+++ Information provided

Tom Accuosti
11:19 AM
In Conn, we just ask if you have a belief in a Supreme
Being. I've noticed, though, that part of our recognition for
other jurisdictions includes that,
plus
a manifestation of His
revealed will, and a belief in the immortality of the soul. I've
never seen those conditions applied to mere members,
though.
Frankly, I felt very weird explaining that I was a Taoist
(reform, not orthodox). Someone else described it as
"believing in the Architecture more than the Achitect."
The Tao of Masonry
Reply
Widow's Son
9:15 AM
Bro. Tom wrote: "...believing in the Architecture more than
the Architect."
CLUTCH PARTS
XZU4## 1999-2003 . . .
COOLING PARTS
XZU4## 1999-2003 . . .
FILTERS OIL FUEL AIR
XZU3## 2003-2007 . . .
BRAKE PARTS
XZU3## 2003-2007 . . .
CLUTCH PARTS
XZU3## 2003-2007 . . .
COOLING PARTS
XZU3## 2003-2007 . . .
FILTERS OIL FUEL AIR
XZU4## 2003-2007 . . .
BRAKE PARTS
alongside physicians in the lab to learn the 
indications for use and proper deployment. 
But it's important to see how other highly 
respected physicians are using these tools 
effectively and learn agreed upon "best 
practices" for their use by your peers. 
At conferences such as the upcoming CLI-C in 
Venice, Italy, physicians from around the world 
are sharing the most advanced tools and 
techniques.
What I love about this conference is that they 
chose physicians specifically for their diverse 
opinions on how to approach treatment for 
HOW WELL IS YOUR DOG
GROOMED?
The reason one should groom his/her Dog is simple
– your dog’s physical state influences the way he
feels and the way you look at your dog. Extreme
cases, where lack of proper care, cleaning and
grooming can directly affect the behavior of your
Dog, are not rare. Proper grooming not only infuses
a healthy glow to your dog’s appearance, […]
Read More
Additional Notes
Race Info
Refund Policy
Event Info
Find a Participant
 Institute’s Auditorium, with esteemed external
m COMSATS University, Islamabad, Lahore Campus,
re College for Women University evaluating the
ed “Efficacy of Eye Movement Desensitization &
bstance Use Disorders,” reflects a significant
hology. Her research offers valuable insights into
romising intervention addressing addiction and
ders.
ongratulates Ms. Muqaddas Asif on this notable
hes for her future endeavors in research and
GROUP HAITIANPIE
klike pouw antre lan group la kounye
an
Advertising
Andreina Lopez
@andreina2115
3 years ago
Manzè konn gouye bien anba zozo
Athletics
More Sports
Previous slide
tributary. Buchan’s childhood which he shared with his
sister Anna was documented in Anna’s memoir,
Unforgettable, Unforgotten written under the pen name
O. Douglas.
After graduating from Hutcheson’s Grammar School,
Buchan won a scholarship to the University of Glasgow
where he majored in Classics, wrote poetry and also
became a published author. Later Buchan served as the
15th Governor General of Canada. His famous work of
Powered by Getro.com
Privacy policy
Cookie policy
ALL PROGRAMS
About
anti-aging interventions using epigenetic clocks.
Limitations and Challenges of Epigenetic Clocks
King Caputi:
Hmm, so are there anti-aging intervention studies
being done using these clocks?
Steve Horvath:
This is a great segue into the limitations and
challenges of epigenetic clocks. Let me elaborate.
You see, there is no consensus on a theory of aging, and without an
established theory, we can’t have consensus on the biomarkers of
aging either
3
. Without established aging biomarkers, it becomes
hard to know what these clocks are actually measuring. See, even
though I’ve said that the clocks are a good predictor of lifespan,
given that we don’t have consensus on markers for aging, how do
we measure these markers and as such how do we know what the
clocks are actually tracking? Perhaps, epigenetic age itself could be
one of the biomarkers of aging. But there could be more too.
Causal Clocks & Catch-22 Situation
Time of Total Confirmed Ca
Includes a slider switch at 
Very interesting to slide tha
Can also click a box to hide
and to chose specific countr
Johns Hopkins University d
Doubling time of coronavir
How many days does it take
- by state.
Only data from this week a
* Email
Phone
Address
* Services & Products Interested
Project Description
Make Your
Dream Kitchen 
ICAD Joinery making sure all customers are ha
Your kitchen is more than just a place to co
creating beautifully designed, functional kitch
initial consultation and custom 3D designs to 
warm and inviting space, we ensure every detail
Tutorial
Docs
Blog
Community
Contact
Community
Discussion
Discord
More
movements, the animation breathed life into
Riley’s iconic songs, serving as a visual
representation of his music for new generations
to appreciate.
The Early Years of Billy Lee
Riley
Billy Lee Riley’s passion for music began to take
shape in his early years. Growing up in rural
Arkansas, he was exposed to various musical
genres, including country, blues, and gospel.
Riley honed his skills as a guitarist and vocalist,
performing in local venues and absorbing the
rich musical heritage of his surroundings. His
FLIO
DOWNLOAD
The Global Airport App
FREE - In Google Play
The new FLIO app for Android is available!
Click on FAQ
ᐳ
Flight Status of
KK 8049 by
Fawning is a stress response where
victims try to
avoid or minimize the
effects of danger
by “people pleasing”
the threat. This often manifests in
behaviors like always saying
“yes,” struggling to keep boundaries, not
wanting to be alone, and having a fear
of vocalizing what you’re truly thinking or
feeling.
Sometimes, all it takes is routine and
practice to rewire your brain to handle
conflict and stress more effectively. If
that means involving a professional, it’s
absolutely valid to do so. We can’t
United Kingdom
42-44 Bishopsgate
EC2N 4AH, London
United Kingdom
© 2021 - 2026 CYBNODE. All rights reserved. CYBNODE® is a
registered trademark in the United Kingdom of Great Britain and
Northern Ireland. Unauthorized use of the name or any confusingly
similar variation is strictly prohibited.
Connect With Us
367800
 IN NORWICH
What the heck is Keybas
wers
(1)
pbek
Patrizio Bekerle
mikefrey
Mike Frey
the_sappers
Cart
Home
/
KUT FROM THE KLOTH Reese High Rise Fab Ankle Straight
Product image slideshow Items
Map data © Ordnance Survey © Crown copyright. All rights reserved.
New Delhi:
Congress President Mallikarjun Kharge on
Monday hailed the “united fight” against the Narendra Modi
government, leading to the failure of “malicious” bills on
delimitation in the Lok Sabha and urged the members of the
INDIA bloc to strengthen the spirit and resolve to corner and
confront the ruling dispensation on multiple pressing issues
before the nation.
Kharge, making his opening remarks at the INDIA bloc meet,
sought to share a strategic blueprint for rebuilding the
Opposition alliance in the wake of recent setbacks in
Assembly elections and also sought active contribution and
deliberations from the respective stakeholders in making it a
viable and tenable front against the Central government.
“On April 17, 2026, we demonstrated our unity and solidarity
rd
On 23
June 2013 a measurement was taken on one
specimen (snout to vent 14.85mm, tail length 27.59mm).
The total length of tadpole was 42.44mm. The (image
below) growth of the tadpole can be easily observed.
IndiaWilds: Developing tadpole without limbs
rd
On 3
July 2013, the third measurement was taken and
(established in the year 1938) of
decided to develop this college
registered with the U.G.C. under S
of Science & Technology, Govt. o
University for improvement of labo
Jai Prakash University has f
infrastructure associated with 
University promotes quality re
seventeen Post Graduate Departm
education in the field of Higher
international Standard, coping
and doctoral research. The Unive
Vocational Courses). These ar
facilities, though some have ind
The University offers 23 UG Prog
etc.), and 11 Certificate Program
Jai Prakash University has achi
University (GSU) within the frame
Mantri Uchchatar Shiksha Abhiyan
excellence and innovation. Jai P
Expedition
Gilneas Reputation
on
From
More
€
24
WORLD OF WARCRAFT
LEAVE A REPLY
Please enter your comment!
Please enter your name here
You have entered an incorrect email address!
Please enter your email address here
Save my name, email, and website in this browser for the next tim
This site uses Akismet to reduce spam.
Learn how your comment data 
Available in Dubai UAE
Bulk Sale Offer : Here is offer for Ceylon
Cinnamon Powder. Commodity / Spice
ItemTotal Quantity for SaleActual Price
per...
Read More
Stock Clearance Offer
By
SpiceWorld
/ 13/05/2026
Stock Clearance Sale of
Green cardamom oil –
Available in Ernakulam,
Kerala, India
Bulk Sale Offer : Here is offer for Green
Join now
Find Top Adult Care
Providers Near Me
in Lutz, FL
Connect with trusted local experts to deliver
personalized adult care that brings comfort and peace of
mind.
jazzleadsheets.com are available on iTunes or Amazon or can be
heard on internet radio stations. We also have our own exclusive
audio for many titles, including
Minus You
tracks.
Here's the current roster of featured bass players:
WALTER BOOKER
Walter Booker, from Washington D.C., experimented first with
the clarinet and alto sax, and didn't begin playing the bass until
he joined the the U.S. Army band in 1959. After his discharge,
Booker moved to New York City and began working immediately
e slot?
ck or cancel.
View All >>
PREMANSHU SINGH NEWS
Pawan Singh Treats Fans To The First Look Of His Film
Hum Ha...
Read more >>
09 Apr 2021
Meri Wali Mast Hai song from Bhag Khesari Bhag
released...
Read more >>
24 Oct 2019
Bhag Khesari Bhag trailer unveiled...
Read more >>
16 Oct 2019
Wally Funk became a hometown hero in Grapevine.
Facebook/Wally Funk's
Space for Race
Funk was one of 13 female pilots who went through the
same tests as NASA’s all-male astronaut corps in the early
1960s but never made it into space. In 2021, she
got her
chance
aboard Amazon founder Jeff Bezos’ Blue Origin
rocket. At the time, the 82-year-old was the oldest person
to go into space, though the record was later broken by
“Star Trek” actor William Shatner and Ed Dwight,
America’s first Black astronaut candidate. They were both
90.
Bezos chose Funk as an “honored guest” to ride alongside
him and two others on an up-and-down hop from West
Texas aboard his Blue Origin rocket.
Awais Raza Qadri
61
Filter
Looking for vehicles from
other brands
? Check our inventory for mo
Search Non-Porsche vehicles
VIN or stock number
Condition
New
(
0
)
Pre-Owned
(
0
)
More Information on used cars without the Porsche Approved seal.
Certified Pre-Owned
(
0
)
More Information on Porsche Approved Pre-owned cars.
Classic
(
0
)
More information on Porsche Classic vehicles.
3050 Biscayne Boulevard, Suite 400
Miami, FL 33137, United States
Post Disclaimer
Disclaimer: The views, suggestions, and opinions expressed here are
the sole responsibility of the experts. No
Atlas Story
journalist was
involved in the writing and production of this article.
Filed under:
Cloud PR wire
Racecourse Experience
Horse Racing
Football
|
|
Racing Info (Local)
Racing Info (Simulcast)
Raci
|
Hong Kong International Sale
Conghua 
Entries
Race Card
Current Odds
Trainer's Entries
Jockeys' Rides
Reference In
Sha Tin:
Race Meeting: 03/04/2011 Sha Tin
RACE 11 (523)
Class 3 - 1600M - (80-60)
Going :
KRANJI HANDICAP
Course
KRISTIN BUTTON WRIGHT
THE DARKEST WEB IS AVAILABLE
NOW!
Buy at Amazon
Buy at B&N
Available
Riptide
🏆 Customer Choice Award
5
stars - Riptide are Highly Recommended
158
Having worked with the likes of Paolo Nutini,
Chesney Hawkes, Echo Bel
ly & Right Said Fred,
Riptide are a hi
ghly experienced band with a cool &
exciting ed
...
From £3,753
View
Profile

++++++

Job: The lines above that hold "bloc" are the result; show every one of them.

Answer for this exercise:
INDIA bloc to strengthen the spirit and resolve to corner and
Kharge, making his opening remarks at the INDIA bloc meet,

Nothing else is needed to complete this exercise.